4. Interdisziplinarität
· Statistische Dissertationen sind häufig interdisziplinär, da statistische Methoden in vielen unterschiedlichen Bereichen angewendet werden, von der medizinischen Forschung über die Psychologie bis hin zur Wirtschaft oder Ingenieurwissenschaften. Die Datenanalyse wird dabei oft in den Kontext eines spezifischen Fachgebiets gestellt, um zu nützlichen, wissenschaftlich fundierten Ergebnissen zu kommen.
5. Prüfung von Hypothesen
· In einer statistischen Dissertation geht es oft darum, Hypothesen zu überprüfen, indem geeignete statistische Tests angewendet werden. Zum Beispiel könnte man untersuchen, ob es einen signifikanten Unterschied zwischen den Ergebnissen zweier Gruppen gibt (z.
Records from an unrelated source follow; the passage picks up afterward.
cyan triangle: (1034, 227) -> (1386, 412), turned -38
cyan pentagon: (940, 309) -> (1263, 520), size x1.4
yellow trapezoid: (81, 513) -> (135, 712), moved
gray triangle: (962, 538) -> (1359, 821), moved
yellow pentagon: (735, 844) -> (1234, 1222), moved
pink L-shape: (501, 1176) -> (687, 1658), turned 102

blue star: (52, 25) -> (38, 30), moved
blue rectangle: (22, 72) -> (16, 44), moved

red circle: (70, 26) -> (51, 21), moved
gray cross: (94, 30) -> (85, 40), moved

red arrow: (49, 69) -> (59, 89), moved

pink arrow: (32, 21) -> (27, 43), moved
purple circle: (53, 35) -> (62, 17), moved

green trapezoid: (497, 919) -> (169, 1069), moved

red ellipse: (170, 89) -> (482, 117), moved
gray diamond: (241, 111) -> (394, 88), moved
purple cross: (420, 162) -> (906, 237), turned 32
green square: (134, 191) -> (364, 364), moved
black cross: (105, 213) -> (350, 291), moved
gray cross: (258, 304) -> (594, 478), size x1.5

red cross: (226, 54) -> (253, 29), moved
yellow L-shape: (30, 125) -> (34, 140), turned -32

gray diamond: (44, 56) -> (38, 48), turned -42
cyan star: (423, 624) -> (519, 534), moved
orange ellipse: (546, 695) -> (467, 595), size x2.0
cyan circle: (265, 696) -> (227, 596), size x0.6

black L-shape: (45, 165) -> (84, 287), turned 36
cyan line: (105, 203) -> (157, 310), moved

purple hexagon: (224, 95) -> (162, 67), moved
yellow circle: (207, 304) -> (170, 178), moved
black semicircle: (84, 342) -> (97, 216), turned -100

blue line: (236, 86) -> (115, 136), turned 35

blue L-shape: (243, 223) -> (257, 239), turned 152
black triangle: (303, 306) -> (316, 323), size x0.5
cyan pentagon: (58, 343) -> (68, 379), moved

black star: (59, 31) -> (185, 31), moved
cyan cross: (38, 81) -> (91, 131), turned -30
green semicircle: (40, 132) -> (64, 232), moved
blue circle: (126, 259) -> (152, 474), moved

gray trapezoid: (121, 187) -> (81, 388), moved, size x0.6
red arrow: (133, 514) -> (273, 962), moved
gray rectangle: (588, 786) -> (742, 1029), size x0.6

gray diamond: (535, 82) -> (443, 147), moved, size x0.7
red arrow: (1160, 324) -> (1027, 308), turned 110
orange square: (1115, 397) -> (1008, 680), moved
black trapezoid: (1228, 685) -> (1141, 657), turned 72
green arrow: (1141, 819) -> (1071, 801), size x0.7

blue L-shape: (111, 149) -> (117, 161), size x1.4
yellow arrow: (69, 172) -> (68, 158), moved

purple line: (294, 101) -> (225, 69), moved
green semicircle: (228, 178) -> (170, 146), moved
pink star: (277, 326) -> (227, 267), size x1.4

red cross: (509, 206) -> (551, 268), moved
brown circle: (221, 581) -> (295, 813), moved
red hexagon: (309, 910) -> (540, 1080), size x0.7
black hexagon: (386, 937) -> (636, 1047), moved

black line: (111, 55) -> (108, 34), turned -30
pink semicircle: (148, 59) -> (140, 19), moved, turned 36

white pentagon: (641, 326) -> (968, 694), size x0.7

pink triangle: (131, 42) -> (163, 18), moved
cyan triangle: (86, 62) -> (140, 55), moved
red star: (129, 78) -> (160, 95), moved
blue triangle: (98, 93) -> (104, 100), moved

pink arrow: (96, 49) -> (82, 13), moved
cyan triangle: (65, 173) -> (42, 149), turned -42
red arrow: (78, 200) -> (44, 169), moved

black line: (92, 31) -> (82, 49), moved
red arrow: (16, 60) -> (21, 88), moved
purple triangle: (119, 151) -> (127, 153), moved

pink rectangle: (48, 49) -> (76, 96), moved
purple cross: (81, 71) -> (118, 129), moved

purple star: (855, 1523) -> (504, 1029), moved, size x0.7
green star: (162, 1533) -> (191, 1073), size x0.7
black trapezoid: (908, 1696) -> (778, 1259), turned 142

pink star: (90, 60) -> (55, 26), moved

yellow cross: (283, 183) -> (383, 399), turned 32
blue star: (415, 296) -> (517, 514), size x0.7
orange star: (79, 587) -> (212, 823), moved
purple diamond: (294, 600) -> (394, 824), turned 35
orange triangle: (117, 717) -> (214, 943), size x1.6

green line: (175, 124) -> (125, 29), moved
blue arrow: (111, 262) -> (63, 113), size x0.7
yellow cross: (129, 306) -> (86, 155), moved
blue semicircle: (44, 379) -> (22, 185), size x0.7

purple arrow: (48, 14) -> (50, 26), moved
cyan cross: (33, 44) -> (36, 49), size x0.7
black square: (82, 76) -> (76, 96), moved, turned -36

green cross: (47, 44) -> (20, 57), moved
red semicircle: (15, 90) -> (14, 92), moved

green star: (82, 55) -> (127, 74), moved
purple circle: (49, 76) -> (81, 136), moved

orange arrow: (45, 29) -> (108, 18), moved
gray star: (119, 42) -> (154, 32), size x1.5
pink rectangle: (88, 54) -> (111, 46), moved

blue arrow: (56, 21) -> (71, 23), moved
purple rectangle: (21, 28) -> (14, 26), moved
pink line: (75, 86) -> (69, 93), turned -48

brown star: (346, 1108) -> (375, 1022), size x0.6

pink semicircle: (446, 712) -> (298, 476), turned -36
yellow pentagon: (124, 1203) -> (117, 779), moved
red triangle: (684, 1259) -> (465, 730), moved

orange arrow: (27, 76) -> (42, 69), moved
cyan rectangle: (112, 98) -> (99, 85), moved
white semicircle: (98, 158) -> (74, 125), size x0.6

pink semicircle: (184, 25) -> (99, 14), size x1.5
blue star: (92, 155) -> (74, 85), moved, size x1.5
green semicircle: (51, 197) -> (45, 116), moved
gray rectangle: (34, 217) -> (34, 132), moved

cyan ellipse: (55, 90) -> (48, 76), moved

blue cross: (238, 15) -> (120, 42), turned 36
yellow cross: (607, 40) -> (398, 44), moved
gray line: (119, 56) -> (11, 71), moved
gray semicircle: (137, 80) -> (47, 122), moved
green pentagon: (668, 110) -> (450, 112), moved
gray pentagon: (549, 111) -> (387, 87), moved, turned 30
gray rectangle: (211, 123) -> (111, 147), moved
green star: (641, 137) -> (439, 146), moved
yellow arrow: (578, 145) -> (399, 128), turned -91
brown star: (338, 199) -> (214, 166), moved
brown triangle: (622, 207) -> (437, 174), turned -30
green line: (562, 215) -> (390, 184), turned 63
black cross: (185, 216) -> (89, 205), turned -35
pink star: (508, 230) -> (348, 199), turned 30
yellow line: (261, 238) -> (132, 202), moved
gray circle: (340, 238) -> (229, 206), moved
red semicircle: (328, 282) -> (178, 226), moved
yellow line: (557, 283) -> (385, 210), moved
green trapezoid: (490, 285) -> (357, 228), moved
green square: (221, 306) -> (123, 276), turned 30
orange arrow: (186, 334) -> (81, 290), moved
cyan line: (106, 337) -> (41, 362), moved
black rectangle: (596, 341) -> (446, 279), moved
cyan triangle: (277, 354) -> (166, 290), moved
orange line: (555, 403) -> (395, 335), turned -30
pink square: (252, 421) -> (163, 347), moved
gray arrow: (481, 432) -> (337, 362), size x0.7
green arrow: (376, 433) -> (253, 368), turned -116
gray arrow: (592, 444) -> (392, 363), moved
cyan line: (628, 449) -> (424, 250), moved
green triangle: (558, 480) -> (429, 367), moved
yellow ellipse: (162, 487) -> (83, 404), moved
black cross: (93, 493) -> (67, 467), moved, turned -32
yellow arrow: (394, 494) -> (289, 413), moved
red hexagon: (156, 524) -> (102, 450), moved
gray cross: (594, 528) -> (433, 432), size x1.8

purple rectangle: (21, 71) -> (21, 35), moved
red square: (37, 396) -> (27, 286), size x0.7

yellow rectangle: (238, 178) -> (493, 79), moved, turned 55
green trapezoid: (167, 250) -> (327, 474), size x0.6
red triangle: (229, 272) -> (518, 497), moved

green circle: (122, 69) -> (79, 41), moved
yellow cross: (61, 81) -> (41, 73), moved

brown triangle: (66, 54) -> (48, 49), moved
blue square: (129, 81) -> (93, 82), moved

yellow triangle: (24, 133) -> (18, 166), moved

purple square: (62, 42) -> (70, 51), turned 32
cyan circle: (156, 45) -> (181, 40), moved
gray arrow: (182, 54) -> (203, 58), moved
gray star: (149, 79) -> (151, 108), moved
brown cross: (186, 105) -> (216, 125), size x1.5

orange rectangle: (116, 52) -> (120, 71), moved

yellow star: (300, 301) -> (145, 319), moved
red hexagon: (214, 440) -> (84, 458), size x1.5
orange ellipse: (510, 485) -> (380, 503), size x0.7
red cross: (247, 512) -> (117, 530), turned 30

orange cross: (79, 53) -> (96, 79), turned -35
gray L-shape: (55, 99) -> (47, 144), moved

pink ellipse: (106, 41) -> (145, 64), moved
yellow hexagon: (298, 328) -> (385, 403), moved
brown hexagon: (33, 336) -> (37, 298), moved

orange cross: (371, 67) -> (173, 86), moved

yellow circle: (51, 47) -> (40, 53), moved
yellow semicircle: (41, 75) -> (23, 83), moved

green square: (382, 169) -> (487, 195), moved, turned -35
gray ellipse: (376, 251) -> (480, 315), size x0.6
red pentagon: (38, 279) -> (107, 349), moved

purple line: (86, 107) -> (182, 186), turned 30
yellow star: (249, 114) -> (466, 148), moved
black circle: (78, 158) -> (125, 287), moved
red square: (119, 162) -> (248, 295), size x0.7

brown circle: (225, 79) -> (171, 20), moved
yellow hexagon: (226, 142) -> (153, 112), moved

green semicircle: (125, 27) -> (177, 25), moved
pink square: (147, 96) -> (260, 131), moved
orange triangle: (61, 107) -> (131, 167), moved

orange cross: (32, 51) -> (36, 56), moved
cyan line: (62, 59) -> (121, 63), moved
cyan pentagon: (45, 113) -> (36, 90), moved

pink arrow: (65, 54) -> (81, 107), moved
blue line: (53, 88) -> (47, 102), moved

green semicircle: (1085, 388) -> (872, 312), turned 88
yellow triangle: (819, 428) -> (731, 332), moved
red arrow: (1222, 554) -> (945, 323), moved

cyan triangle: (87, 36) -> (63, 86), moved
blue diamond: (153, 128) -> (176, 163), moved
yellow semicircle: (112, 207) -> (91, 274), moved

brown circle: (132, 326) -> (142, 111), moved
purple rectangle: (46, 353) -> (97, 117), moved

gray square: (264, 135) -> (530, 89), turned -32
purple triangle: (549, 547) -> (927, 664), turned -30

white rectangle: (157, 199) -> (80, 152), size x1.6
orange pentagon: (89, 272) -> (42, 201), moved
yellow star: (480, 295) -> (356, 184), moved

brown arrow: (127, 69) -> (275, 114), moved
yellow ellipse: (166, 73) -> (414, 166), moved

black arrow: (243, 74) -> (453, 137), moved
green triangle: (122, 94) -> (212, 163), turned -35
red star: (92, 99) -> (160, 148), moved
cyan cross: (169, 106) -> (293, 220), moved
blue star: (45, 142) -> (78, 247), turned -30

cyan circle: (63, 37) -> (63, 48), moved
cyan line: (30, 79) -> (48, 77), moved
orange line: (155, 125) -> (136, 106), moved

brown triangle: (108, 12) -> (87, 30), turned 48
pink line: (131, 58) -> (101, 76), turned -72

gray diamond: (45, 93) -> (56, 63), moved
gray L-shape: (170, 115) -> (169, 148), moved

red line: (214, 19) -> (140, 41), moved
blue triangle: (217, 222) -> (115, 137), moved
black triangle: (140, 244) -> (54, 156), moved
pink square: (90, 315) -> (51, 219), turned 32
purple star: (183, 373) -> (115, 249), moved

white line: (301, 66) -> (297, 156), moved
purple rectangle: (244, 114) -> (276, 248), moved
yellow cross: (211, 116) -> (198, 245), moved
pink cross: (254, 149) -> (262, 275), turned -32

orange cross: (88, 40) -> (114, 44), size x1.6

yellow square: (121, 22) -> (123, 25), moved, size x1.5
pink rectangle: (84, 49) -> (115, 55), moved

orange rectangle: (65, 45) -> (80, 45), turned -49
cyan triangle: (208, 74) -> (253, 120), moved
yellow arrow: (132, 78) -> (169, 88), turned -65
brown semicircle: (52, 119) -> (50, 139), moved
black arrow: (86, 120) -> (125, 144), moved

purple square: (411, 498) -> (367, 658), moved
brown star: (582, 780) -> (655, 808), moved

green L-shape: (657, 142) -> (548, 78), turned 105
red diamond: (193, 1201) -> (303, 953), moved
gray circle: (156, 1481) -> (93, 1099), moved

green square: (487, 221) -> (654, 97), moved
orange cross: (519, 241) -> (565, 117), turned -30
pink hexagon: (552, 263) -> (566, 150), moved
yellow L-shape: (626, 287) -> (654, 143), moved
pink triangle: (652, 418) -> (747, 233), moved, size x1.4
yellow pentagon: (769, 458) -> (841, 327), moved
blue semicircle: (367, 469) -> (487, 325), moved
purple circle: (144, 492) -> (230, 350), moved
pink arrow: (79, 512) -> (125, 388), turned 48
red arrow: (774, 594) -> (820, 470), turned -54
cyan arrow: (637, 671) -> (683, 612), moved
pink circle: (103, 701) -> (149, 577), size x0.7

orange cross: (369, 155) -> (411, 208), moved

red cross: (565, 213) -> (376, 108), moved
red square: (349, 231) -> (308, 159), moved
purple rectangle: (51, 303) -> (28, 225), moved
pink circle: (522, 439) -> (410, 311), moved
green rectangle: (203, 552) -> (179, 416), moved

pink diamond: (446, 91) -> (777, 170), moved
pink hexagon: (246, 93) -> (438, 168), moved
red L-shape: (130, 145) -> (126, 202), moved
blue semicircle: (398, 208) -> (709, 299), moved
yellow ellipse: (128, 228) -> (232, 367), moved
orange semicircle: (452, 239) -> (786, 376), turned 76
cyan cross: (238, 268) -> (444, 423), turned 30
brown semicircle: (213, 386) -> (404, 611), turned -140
B. Behandlungsgruppen in einer klinischen Studie) oder ob ein bestimmter Faktor einen Einfluss auf eine Variable hat.
Beispielthemen für eine statistische Dissertation:
· Entwicklung und Anwendung eines neuen statistischen Modells zur Vorhersage von Börsenkursen.
· Analyse der Wirksamkeit von Behandlungsansätzen in einer klinischen Studie mithilfe von Überlebensanalyse.
· Untersuchung von Risikofaktoren für eine Krankheit basierend auf einer großen epidemiologischen Datensammlung.
· Anwendung von Machine Learning-Algorithmen zur Verbesserung der Vorhersagegenauigkeit von Systemausfällen in der Technik.